Un percorso simile e parallelo…

«Esatto, parallelo e separato. Dopo tre anni però, ci rendemmo conto che non riuscivamo a coinvolgere davvero il territorio che sembrava rispondere molto poco. Così, ispirandomi al meccanismo delle case editoriali di selezione dei nuovi autori, mi sono detto: “perché non coinvolgere a un gruppo di persone, non addette ai lavori, che in autonomia possano scegliere alcuni spettacoli tra quelli che si propongono per la selezione?”. Le loro scelte saranno certo diverse dalle nostre, che invece ci occupiamo di arti performative in maniera professionale. Per concludere, le prime sere in cui questo gruppo si riuniva, vedere l’operaio, il dirigente INPS, lo studente universitario discutere di teatro contemporaneo con tanta foga e passione ha reso evidente che non avevamo dato vita solo a un espediente (come lo avevamo inteso inizialmente noi), ma a un vero progetto. Un modo per ripensare il rapporto platea/palcoscenico che è diventato un po’ il nostro “marchio di fabbrica”».

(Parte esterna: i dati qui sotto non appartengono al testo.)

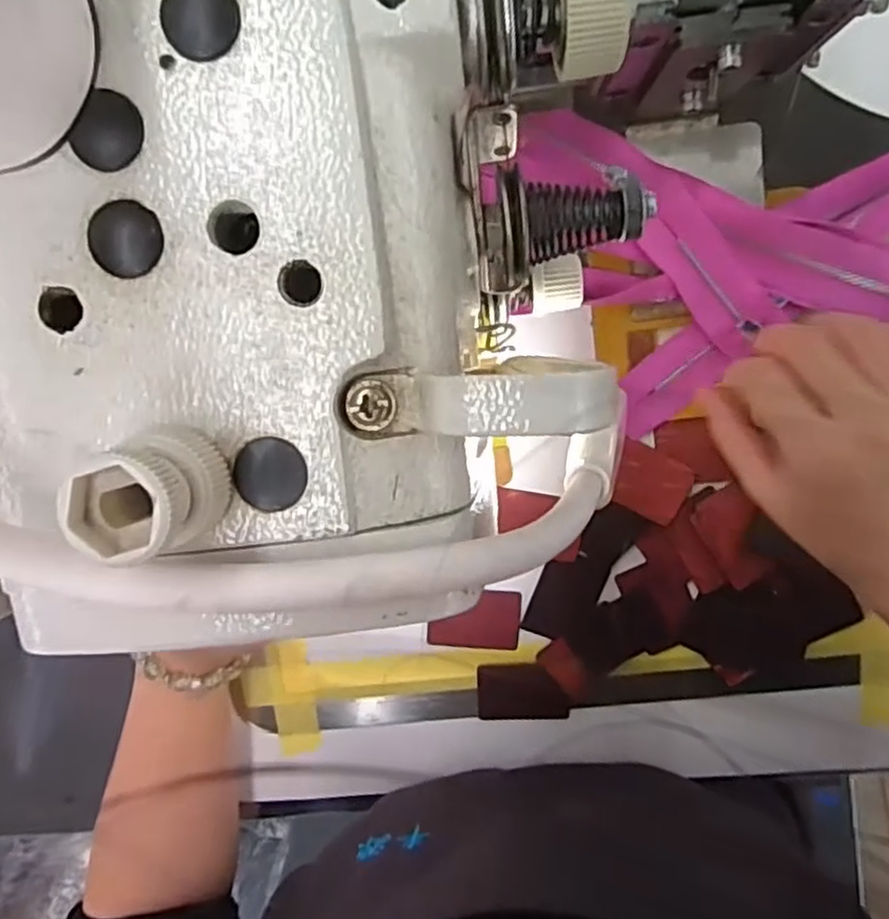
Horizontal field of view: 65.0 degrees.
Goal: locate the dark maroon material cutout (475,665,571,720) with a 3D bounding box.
[{"bbox_3d":[0.046,0.136,0.405,0.052,0.004,0.034,-2,99,3],"label":"dark maroon material cutout"}]

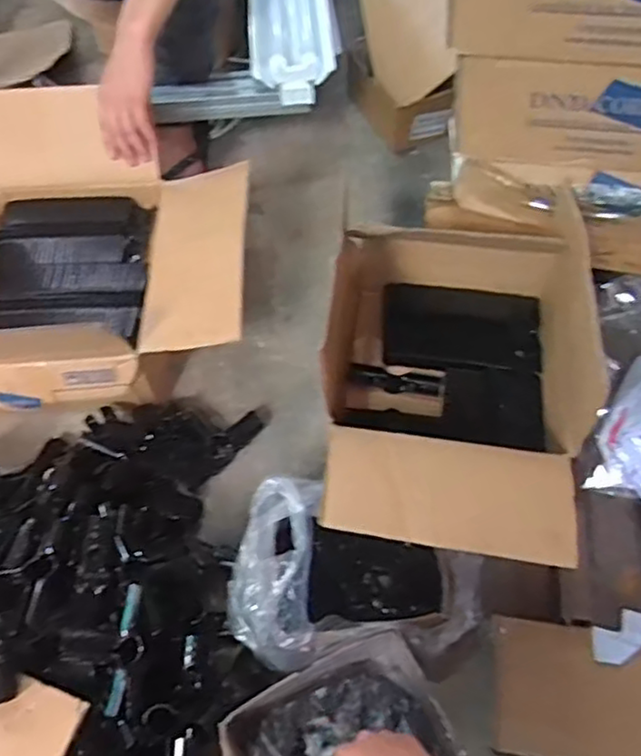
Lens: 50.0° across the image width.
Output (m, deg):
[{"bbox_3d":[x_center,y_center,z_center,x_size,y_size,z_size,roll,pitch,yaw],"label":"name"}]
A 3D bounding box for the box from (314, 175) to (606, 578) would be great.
[{"bbox_3d":[0.157,-0.011,0.842,0.288,0.241,0.466,6,58,5],"label":"box"}]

Per favore, mi dica che queste riunioni finivano per assomigliare a una riunione di condominio…

«Sì: succedeva proprio così! – (ride) – E m sorprendeva vedere come le persone potessero arrivare a “litigare” per il teatro contemporaneo, per la danza… Ma in definitiva è normale: se ti senti come se avessi scoperto una cosa di valore, poi te ne senti responsabile, non puoi non sentirla essere diventata parte del tuo universo quotidiano, e ti ritrovi a difenderla contro chi non la vede o capisce come l’hai vista o intesa tu».

Cambiando completamente discorso, quest’anno è accaduto un episodio spiacevole: una polemica social ha portato Romeo Castellucci a ritirare la propria partecipazione al festival. Le va di chiosare, a mente fredda, la vicenda?

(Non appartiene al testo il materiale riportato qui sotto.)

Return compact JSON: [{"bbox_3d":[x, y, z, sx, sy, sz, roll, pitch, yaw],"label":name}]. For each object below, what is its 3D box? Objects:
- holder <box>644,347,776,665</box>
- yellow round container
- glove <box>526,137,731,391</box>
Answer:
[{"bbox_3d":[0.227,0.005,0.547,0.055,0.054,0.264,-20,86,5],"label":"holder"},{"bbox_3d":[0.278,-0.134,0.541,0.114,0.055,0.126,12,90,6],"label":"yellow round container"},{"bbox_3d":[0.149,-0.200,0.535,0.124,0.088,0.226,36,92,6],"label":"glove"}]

«Voglio solo aggiungere che abbiamo provato a usare questa sconfitta per rilanciarla in un processo generativo. Il 20 luglio, al posto dell’incontro sull’opera di Castellucci, abbiamo organizzato questo incontro aperto intitolato “Il linguaggio che siamo diventati”, provando ad analizzare i tre temi che sono emersi da quella discussione: le forme della comunicazione attraverso i social media, il lavoro precario nel mondo dello spettacolo, e il linguaggio di genere».

Kilowatt è capofila di “Be SpectACTive!”, un importante progetto culturale europeo che opera nelle arti performative attraverso attività finalizzate al coinvolgimento di cittadini e spettatori nei processi creativi e organizzativi. Quanto è difficile far sentire la propria voce in un contesto europeo e relativi panorami artistici, così diversi dal nostro?

«Ci sono certo molte differenze. Per esempio è indubbio che, paragonandoci ai nostri cugini francesi, che per vicinanza e identità sono certamente per noi un punto di riferimento, il nostro Fondo unico per lo spettacolo è meno di un terzo rispetto al loro e dei 19 partner europei che fanno parte di questo progetto, noi siamo senz’altro tra i più piccoli se ci riferiamo ai soli bilanci annuali. Però allo stesso tempo non sono d’accordo con chi sostiene che il nostro Paese arranca o è in difficoltà per mancanza di investimenti in cultura. Un problema ovviamente c’è, ma allo stesso tempo, in questo progetto di scambio e collaborazione, ci siamo anche resi conto che noi italiani, sul tema della partecipazione attiva, siamo senza dubbio all’avanguardia, con tantissimi progetti che vengono oggi presi ad esempio in tutta Europa».